This painting shows the artist’s Country in the Percival Lakes region. Yikartu’s daughter, Bali Bumba, was born in this area when they lived a traditional pujiman (desert-born) life. The painting includes lyinji (claypan), jurnu (waterhole), kurru (river), and a big warla (lake).

This artwork depicts Country in and around the Great Sandy Desert — an immense area stretching from the edges of the Kimberley near Bidyadanga and Eighty Mile Beach, east through Walyarta (Mandora Marsh) and Percival Lakes, and down toward Kulyakartu, Kunawarritji (Well 33) and the Canning Stock Route. It is a vast landscape of dunes, claypans, salt lakes and waterholes.

For many families connected to Bidyadanga, this is ancestral land and holds places and significant sites where the old people lived pujiman (traditional desert-dwelling) lives before travelling to the coast.

The Great Sandy Desert is not empty — it is full of life, memory and movement. Soft sandhills rise and fall like waves, spinifex shimmers in the wind, flowers bloom after rain, and jila (living waterholes) lie hidden beneath the surface. People hunted goanna, bush turkey and small animals, dug for water, gathered bush foods, and camped beside claypans. Families walked long distances between soaks, teaching others how to read the land, follow tracks and travel safely.
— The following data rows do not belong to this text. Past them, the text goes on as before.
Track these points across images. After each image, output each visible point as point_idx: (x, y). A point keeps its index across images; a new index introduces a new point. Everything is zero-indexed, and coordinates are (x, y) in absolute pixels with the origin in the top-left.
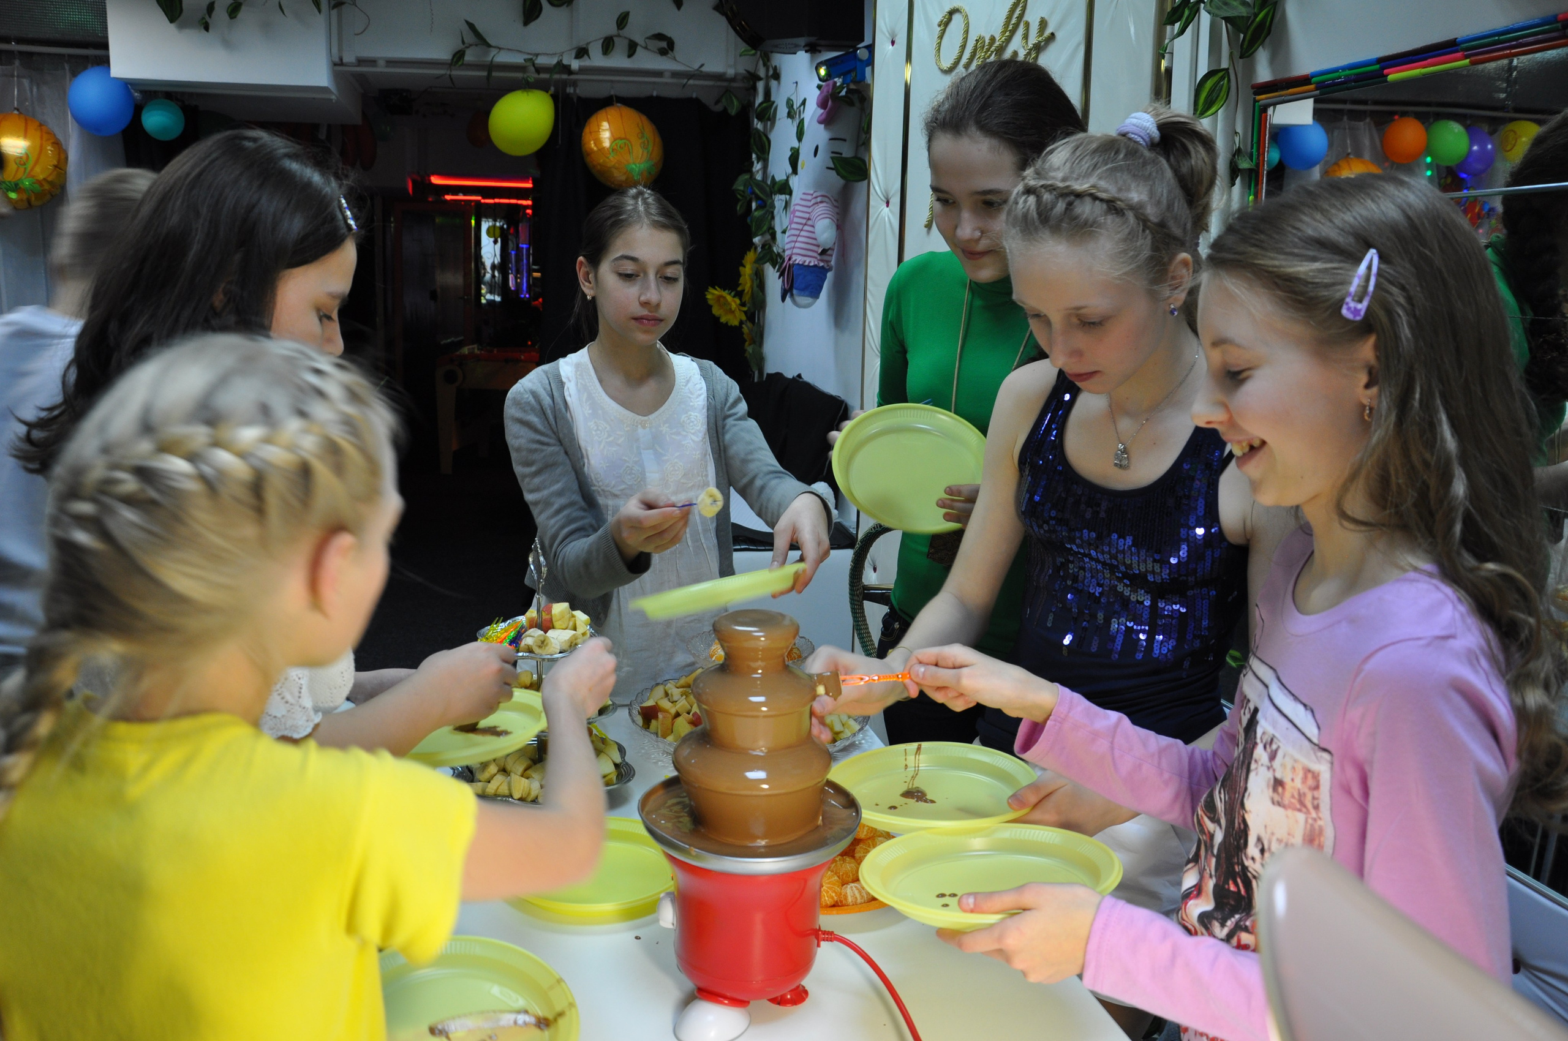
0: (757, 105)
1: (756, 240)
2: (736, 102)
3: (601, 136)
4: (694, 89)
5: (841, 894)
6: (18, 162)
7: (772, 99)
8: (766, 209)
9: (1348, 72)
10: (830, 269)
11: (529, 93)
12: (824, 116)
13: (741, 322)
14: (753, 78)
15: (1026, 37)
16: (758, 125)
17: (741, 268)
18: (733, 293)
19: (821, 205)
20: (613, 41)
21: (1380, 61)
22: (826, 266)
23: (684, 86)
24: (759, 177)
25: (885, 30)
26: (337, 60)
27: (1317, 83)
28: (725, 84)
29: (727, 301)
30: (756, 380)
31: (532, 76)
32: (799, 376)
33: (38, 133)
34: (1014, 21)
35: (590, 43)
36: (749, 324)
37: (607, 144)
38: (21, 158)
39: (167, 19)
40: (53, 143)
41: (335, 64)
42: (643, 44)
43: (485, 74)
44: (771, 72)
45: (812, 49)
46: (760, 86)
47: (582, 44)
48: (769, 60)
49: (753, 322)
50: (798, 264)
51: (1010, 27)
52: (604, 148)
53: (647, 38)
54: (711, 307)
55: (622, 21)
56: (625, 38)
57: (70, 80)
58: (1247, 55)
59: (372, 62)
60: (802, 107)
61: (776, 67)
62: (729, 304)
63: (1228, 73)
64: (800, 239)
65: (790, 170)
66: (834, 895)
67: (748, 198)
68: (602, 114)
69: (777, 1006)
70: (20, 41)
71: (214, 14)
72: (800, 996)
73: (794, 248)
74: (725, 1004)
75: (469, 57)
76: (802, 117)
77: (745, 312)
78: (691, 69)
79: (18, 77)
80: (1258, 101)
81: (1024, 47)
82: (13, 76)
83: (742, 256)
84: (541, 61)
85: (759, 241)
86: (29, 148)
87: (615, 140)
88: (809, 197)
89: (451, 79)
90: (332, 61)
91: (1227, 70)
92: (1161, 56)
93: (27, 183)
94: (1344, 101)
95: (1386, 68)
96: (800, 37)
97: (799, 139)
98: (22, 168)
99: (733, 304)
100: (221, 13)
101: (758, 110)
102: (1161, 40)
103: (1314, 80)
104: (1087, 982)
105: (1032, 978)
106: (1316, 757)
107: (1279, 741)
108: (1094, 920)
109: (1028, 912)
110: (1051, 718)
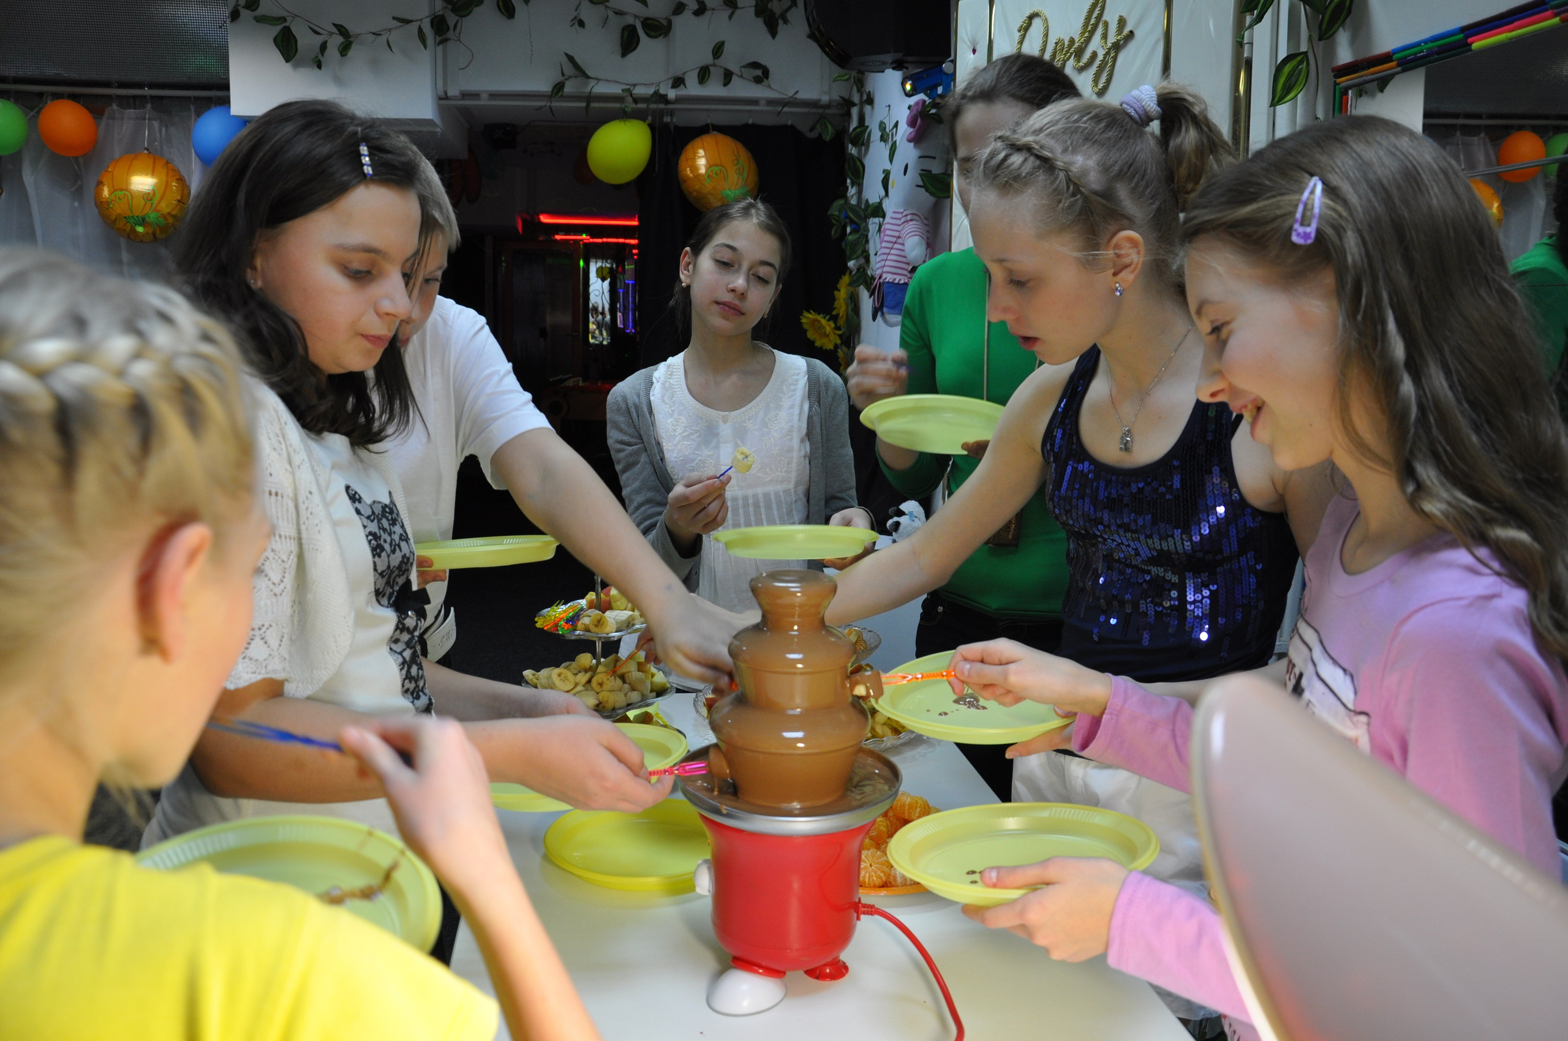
0: (851, 130)
1: (851, 264)
2: (830, 129)
3: (698, 163)
4: (789, 117)
5: (890, 875)
6: (146, 198)
7: (866, 124)
8: (860, 233)
9: (1430, 45)
11: (627, 123)
12: (913, 134)
13: (836, 347)
14: (847, 104)
15: (1105, 36)
16: (853, 150)
17: (836, 293)
18: (827, 317)
19: (911, 223)
20: (709, 71)
21: (1463, 30)
23: (779, 113)
24: (854, 202)
25: (966, 39)
26: (442, 94)
27: (1399, 59)
28: (820, 111)
29: (821, 324)
31: (630, 105)
33: (165, 171)
34: (1093, 21)
35: (686, 72)
36: (844, 348)
37: (703, 171)
38: (149, 193)
39: (283, 59)
40: (178, 179)
41: (440, 99)
42: (739, 73)
43: (583, 105)
44: (865, 97)
45: (898, 66)
46: (855, 111)
47: (679, 73)
48: (862, 86)
50: (888, 282)
51: (1090, 28)
52: (700, 175)
53: (744, 67)
54: (806, 331)
55: (718, 50)
56: (721, 67)
57: (195, 120)
58: (1327, 35)
59: (476, 95)
60: (895, 130)
61: (869, 92)
62: (824, 328)
63: (1307, 56)
64: (890, 257)
65: (883, 193)
66: (882, 875)
67: (843, 223)
68: (698, 142)
69: (816, 981)
70: (152, 86)
71: (327, 52)
72: (839, 970)
73: (884, 266)
74: (760, 973)
75: (568, 89)
76: (894, 140)
77: (840, 336)
78: (785, 97)
79: (149, 119)
80: (1339, 84)
81: (1103, 47)
82: (144, 119)
83: (837, 281)
84: (639, 91)
85: (854, 265)
86: (155, 185)
87: (711, 167)
88: (899, 216)
89: (551, 110)
90: (438, 95)
91: (1305, 53)
92: (1239, 45)
93: (152, 217)
94: (1456, 116)
95: (1471, 37)
96: (888, 53)
97: (891, 161)
98: (149, 203)
99: (827, 327)
100: (332, 51)
101: (852, 136)
102: (1240, 28)
103: (1395, 57)
104: (1112, 961)
105: (1056, 955)
106: (1353, 723)
107: (1314, 706)
108: (1119, 895)
109: (1051, 887)
110: (1106, 711)
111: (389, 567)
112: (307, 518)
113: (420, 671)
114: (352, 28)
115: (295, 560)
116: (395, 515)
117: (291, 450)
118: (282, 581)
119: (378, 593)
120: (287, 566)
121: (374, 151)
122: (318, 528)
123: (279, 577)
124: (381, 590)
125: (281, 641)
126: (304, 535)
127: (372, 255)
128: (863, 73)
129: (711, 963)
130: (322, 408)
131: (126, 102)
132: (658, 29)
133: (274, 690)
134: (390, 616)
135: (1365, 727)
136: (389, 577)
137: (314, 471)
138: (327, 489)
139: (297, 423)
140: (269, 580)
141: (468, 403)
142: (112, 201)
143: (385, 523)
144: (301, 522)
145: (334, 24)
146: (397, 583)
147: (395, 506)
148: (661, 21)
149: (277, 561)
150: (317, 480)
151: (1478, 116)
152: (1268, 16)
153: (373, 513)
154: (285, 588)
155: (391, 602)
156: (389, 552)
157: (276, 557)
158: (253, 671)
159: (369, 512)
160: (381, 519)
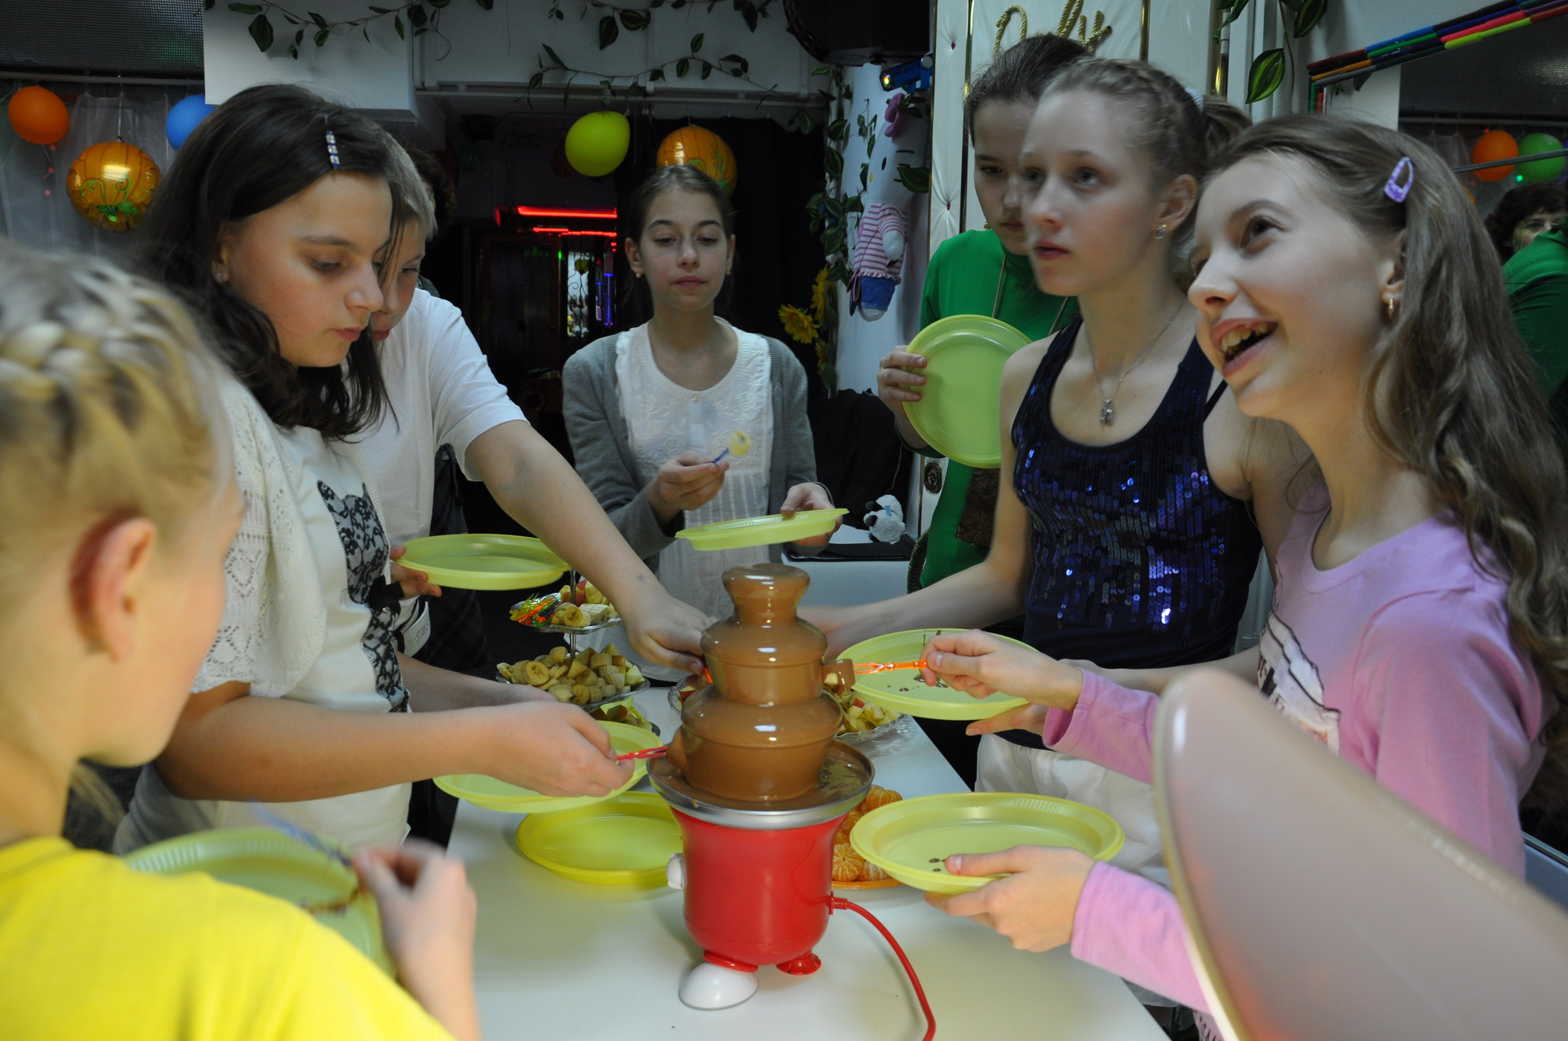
0: (830, 124)
1: (829, 258)
2: (809, 122)
3: (676, 155)
4: (768, 110)
5: (863, 869)
6: (118, 187)
7: (845, 118)
8: (838, 227)
9: (1404, 43)
10: (898, 282)
11: (606, 115)
12: (891, 129)
13: (814, 340)
14: (826, 97)
15: (1084, 29)
16: (832, 145)
17: (814, 287)
18: (805, 311)
19: (889, 217)
20: (688, 63)
21: (1436, 28)
22: (893, 278)
23: (759, 106)
24: (832, 195)
25: (945, 33)
26: (419, 84)
27: (1373, 57)
28: (799, 104)
29: (799, 318)
30: (829, 397)
31: (608, 98)
32: (869, 391)
33: (139, 160)
34: (1071, 16)
35: (665, 65)
36: (822, 343)
38: (122, 183)
39: (258, 48)
40: (151, 169)
41: (417, 89)
42: (717, 66)
43: (562, 96)
44: (844, 91)
45: (876, 60)
46: (834, 105)
47: (657, 66)
48: (841, 80)
49: (826, 341)
50: (866, 276)
51: (1068, 23)
53: (721, 60)
54: (784, 325)
55: (697, 43)
56: (700, 60)
57: (169, 109)
58: (1302, 33)
59: (453, 86)
60: (873, 124)
61: (848, 86)
62: (802, 322)
63: (1283, 53)
64: (868, 251)
65: (861, 187)
66: (855, 869)
67: (821, 217)
68: (676, 134)
69: (788, 975)
70: (125, 74)
71: (303, 42)
72: (812, 964)
73: (862, 260)
74: (732, 967)
75: (546, 81)
76: (873, 134)
77: (818, 330)
78: (765, 90)
79: (122, 108)
80: (1314, 81)
82: (118, 107)
83: (815, 274)
84: (617, 83)
85: (832, 259)
86: (129, 174)
88: (878, 210)
89: (529, 102)
90: (415, 86)
91: (1281, 50)
92: (1215, 41)
93: (126, 206)
94: (1431, 115)
95: (1443, 36)
96: (866, 47)
97: (869, 154)
98: (122, 192)
99: (805, 321)
100: (308, 41)
101: (831, 129)
102: (1216, 24)
103: (1370, 54)
104: (1076, 951)
105: (1019, 945)
106: (1322, 718)
107: (1284, 701)
108: (1084, 885)
109: (1016, 876)
110: (1077, 705)
111: (362, 563)
112: (278, 517)
113: (395, 666)
114: (329, 18)
115: (265, 559)
116: (368, 508)
117: (261, 447)
118: (249, 582)
119: (352, 590)
120: (255, 566)
121: (340, 139)
122: (289, 527)
123: (247, 577)
124: (354, 587)
125: (249, 642)
126: (275, 534)
127: (341, 247)
128: (841, 66)
129: (683, 957)
130: (294, 403)
131: (99, 90)
132: (636, 21)
133: (240, 692)
134: (363, 613)
135: (1335, 723)
136: (363, 573)
137: (284, 468)
138: (299, 485)
139: (268, 419)
140: (237, 580)
141: (443, 394)
142: (84, 190)
143: (358, 517)
144: (272, 520)
145: (310, 14)
146: (370, 577)
147: (369, 498)
148: (639, 12)
149: (245, 562)
150: (288, 477)
151: (1453, 115)
152: (1244, 13)
153: (346, 508)
154: (253, 589)
155: (365, 598)
156: (362, 548)
157: (244, 558)
158: (218, 674)
159: (341, 508)
160: (355, 514)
In painting, the desert becomes a map of belonging — circles showing water and camps, lines following walking tracks and dunes, and soft patterns recalling plants, sand ridges and the glow of sunsets across wide skies. Colours shift between deep reds, ochres, warm sand tones and the greens that come after rain.

Name: Yikartu Bumba


Language: Manjilyjarra, Juwaliny



Biography:

“My ngurra (home), Juwaliny — my language. My Country Jukurrpa, Yirnpa, Yimiri, Yulpu, Kupankurlu, Lyinjalung, and Lungkarung. Big one warla — that’s the area where the old people belong, ngurra. They been come here and pass away. We come here, Bidyadanga — mummy, daddy, all here. I came from the desert — I sat down in Jigalong, Punmu, Parnngurr, 33 (Kunawarritji), Newman, and I came back here (Bidyadanga).”
Yikartu Bumba

Yikartu Bumba was born in the 1940s at Lalyipuka, north of Wirnpa in Juwaliny Country. Her ngurra (home Country, camp) sits on the northern edge of Martu Country, near the Percival Lakes region. . Her daughter, Bali Bumba, was born in this area where they lived a traditional pujiman (desert-born people) life. Yikartu moved to La Grange Mission, now Bidyadanga Community, in the 1960s with her family and continues to travel between the dessert and the sea. 

Yikartu paints the Country of her parents and grandparents in the north of the Great Sandy Desert, as well as her husband’s Country near Wirnpa. Her work tells stories of the jila (living water) sites that connect her Country — from Yulpu to Yimiri, Kupankurlu, Kurturrara, and Wirnpa — keeping these stories strong for future generations.